The native GPROXY v2 server uses Axum’s with_graceful_shutdown around the top-level HTTP server. It listens for:

  • Ctrl+C / SIGINT on all native platforms supported by Tokio;
  • SIGTERM on Unix.

When either signal arrives, the server stops accepting new connections and lets Axum drive in-flight services to completion.

  1. The binary builds persistence, cache, the control-plane snapshot, HTTP client, channel registry, and router.
  2. The server binds the configured address.
  3. axum::serve(...).with_graceful_shutdown(shutdown_signal()) waits for a shutdown signal.
  4. On signal, GPROXY logs shutdown signal received.
  5. Axum graceful shutdown stops accepting new work and waits for in-flight request futures according to Axum/Tokio behavior.
  6. When the server future completes, main returns.

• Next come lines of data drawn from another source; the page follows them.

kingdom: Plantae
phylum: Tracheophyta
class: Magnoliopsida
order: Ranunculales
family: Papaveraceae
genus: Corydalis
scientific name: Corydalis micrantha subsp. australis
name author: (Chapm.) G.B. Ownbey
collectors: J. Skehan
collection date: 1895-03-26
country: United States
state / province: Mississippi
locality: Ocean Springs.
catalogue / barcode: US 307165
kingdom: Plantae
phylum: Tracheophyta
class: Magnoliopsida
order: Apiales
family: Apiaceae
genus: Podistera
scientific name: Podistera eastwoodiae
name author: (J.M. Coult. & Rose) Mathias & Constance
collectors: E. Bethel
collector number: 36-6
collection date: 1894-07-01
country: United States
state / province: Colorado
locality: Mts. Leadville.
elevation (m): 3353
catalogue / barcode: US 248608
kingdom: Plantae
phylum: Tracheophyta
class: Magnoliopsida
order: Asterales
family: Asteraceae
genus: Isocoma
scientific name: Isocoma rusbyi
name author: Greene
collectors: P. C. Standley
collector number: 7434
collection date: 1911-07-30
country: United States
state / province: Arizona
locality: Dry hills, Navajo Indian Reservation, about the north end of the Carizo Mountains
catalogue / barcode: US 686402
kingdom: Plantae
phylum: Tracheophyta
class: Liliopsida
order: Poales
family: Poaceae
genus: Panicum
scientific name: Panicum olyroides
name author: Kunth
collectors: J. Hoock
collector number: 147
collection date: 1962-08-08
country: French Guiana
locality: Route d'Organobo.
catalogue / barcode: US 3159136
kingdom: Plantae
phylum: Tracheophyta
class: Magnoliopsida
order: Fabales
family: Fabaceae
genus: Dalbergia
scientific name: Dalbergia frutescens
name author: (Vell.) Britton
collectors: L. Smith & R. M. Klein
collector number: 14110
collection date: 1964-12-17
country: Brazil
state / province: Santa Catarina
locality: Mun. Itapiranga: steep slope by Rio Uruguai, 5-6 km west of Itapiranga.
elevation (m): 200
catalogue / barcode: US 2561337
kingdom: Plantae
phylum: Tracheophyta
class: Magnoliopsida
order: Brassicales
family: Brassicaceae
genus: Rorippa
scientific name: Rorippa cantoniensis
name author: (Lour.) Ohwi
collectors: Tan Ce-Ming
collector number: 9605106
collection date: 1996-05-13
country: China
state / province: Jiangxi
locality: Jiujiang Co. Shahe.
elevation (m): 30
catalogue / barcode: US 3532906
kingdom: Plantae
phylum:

There is no documented fixed drain timeout in the current native serve path. Your service manager’s termination grace period is therefore the outer bound. Avoid sending SIGKILL unless you are willing to interrupt in-flight requests.

The HTTP server shutdown path is separate from request settlement. For successful content-generation attempts:

  • full responses settle inline;
  • native streaming responses are wrapped by a guard;
  • normal stream end settles as Complete;
  • upstream interruption or client drop settles as Interrupted via the guard;
  • settlement is exactly-once for the wrapped stream.

Settlement refunds any pending quota estimate and writes actual usage/cost when it can extract or count usage. If the process is killed before a settlement task can run, the pending quota estimate self-heals through its 15-minute cache TTL, but the killed request may not produce a final usages row.

The serve path can spawn background work such as:

  • Redis invalidation listener for multi-instance config invalidation;
  • retention cleanup for usage and request-log rows;
  • tokenizer download behavior when enabled by instance settings.

These tasks are not exposed as a separate worker set with a documented application-level drain deadline in the current code. Treat process shutdown as HTTP graceful shutdown plus best-effort background task cancellation by runtime drop.

  • Prefer SIGTERM from systemd, Docker, Kubernetes, or the host supervisor.
  • Give the process a reasonable grace window so in-flight upstream calls and stream settlement can finish.
  • Do not rely on environment changes for live config. Most provider, route, authz, pricing, and rule changes should be made through the console/admin API and do not need a restart.
  • Restart for process-level settings such as bind address, persistence backend, DSN, data directory, native cache backend, trusted proxies, CORS origins, or binary upgrades.

The wasm edge entry point is invoked per platform request and does not own a long-running Axum listener. Graceful shutdown behavior is controlled by the edge platform, not by the native shutdown_signal function.